Qui sait si je suis vraiment le prince de Galles ? Qui sait si je suis même ton vrai père ? Il riait et riait encore, même si c'était une blague remarquablement peu drôle, étant donné la rumeur qui circulait à ce moment-là selon laquelle mon vrai père était un des anciens amants de maman : le major James Hewitt.

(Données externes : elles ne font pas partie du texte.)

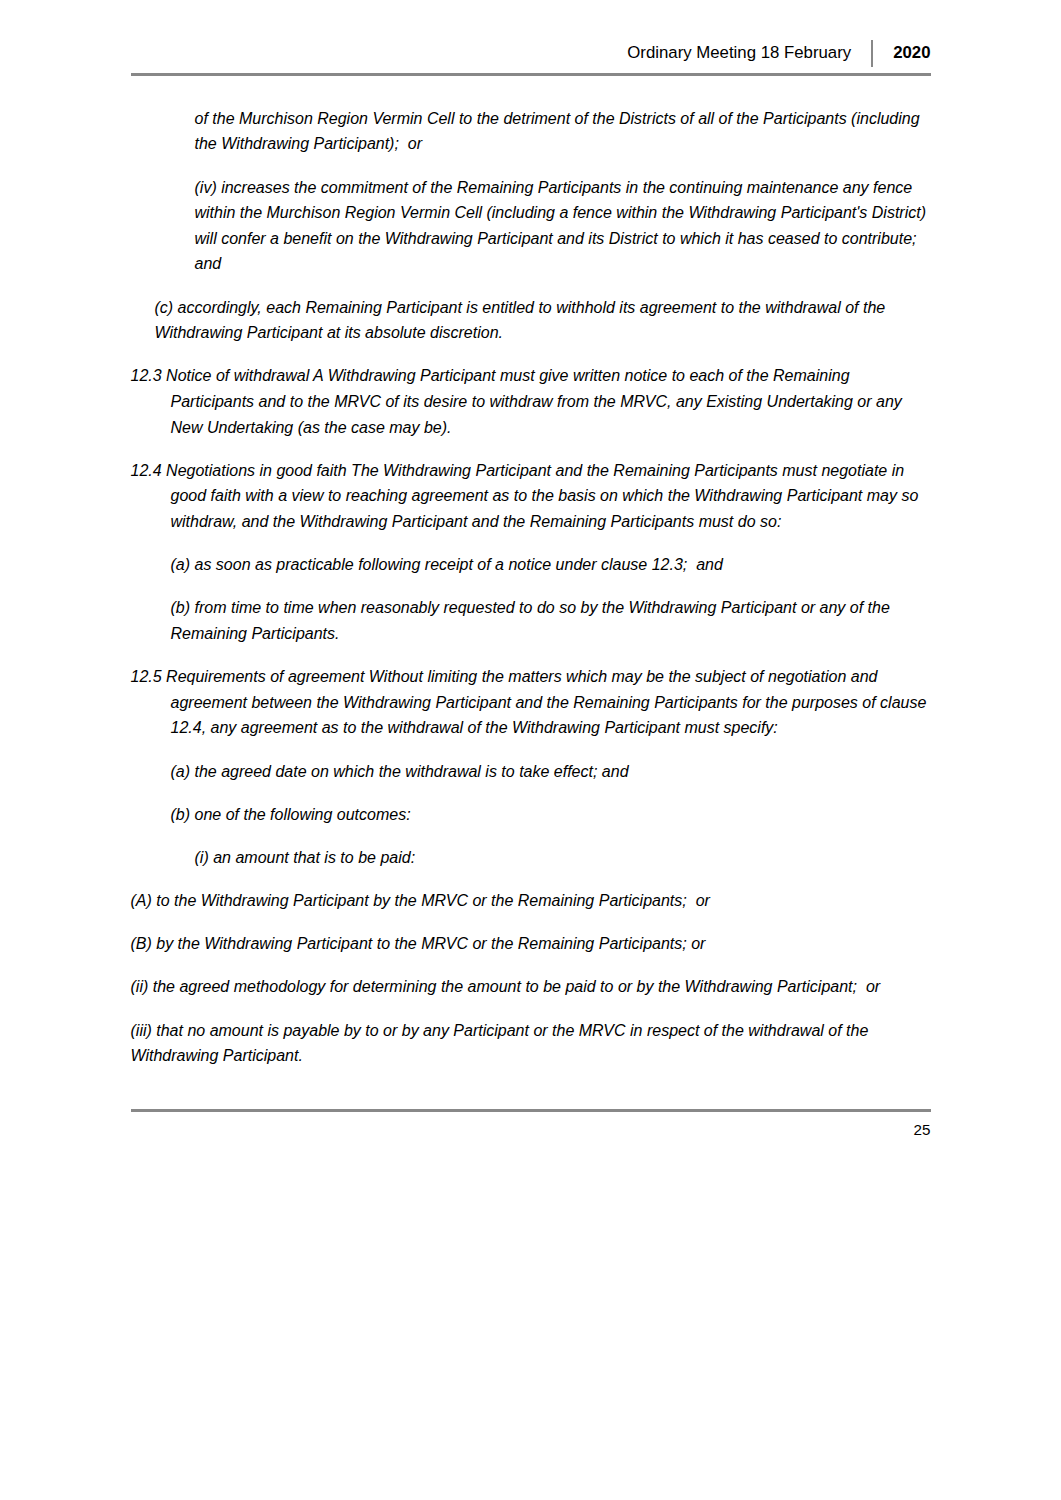Ordinary Meeting 18 February 2020
of the Murchison Region Vermin Cell to the detriment of the Districts of all of the Participants (including the Withdrawing Participant); or
(iv) increases the commitment of the Remaining Participants in the continuing maintenance any fence within the Murchison Region Vermin Cell (including a fence within the Withdrawing Participant's District) will confer a benefit on the Withdrawing Participant and its District to which it has ceased to contribute; and
(c) accordingly, each Remaining Participant is entitled to withhold its agreement to the withdrawal of the Withdrawing Participant at its absolute discretion.
12.3 Notice of withdrawal A Withdrawing Participant must give written notice to each of the Remaining Participants and to the MRVC of its desire to withdraw from the MRVC, any Existing Undertaking or any New Undertaking (as the case may be).
12.4 Negotiations in good faith The Withdrawing Participant and the Remaining Participants must negotiate in good faith with a view to reaching agreement as to the basis on which the Withdrawing Participant may so withdraw, and the Withdrawing Participant and the Remaining Participants must do so:
(a) as soon as practicable following receipt of a notice under clause 12.3; and
(b) from time to time when reasonably requested to do so by the Withdrawing Participant or any of the Remaining Participants.
12.5 Requirements of agreement Without limiting the matters which may be the subject of negotiation and agreement between the Withdrawing Participant and the Remaining Participants for the purposes of clause 12.4, any agreement as to the withdrawal of the Withdrawing Participant must specify:
(a) the agreed date on which the withdrawal is to take effect; and
(b) one of the following outcomes:
(i) an amount that is to be paid:
(A) to the Withdrawing Participant by the MRVC or the Remaining Participants; or
(B) by the Withdrawing Participant to the MRVC or the Remaining Participants; or
(ii) the agreed methodology for determining the amount to be paid to or by the Withdrawing Participant; or
(iii) that no amount is payable by to or by any Participant or the MRVC in respect of the withdrawal of the Withdrawing Participant.
25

Une des causes de cette rumeur était les cheveux roux flamboyants du major Hewitt, mais une autre cause était le sadisme. »
A la mort de sa mère Diana, Harry n'en revient pas : « Papa ne m'a pas pris dans ses bras. Il n'était pas très doué pour montrer ses émotions dans des circonstances normales, comment pouvait-on s'attendre à ce qu'il les montre dans une telle crise ? Sa main s'est posée une fois de plus sur mon genou et il m'a dit : ''Tout va bien se passer''. C'était beaucoup pour lui. Paternel, plein d'espoir, gentil. Et tellement faux. » Quant à William, Harry en parle ainsi, suite à une confrontation physique : « William était contrarié par Meghan et l'a qualifiée de difficile, grossière et abrasive. Tout s'est passé si vite.
Tellement rapide. Il m'a attrapé par le collier, déchirant mon collier, et il m'a fait tomber au sol. J'ai atterri sur la gamelle du chien, qui s'est brisée sous mon dos, les morceaux m'entaillant. Je suis resté allongé un moment, hébété, puis je me suis levé et je lui ai dit de sortir. »
Les mémoires du Prince continueront assurément à faire trembler la planète Buckingham. Le couple Harry-Meghan a aujourd'hui deux descendants, loin de son escapade marocaine de 2019. Et comme le souligne un magazine people français à l'époque : « Charmés par le Maroc, Meghan et Harry ont décidé d'y rester quelques jours, à titre privé, avant de retrouver les brumes britanniques, les affres du Brexit et de finir de se préparer à accueillir leur premier-né. Garçon ou fille, les paris sont ouverts. » Mais ça, c'était avant.